> **Provided records**
----
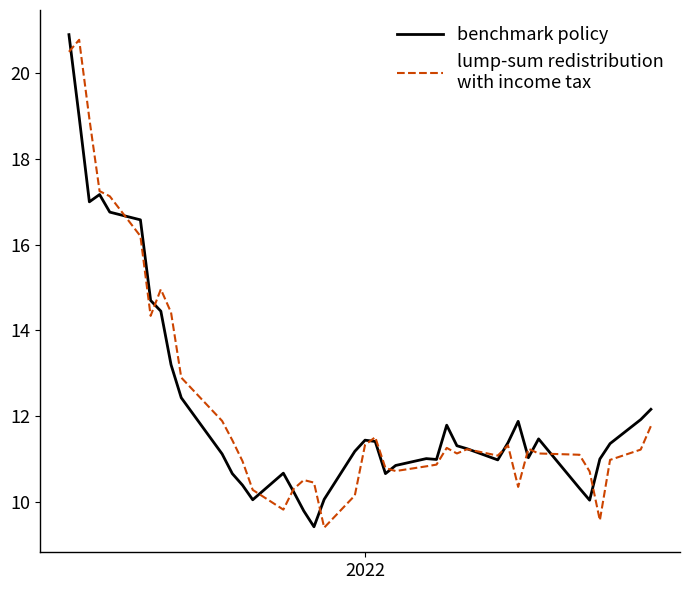

What is the minimum value shown in the chart?

9.4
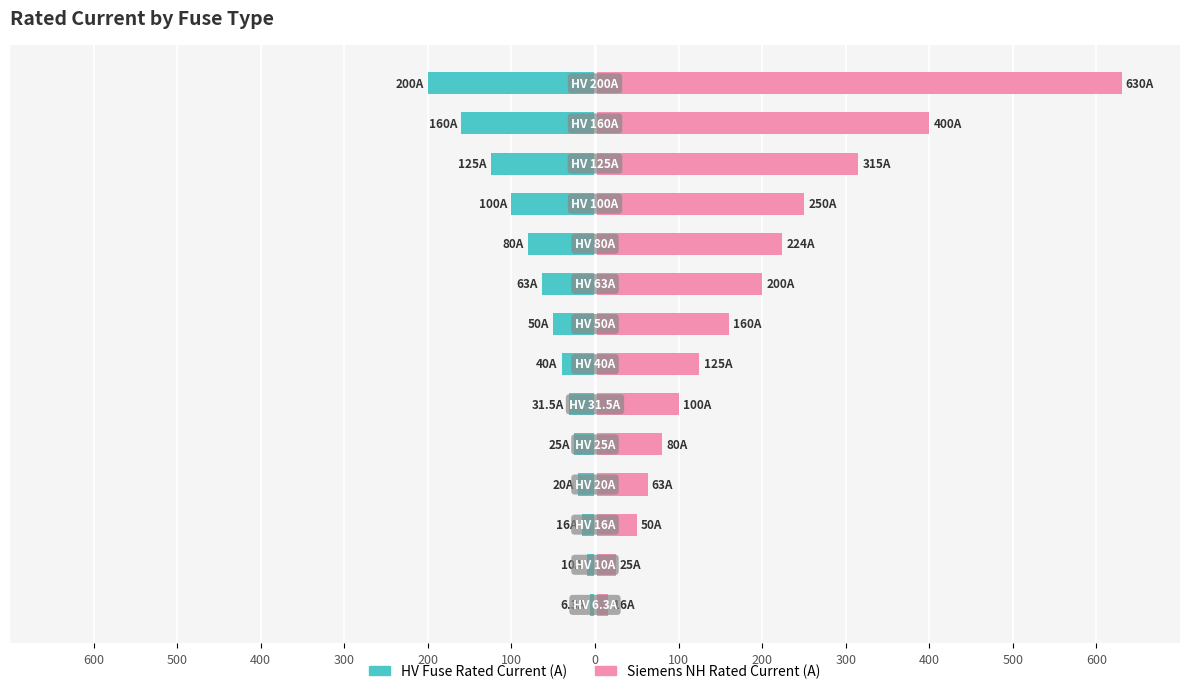

How many values in the HV Fuse Rated Current (A) series exceed -40?

6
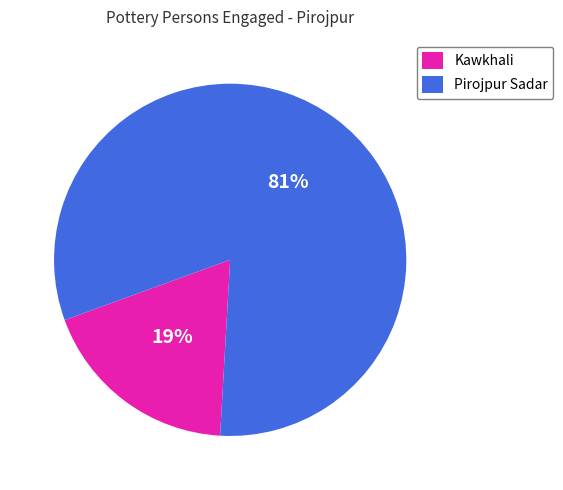

Which has a higher value, Kawkhali or Pirojpur Sadar?

Pirojpur Sadar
----
> **Your goal**
Rewrite every line of the records above as a numbered list, skipping blank lines and omitting the pictures.

> **Answer section**
1. What is the minimum value shown in the chart?
2. 9.4
3. How many values in the HV Fuse Rated Current (A) series exceed -40?
4. 6
5. Which has a higher value, Kawkhali or Pirojpur Sadar?
6. Pirojpur Sadar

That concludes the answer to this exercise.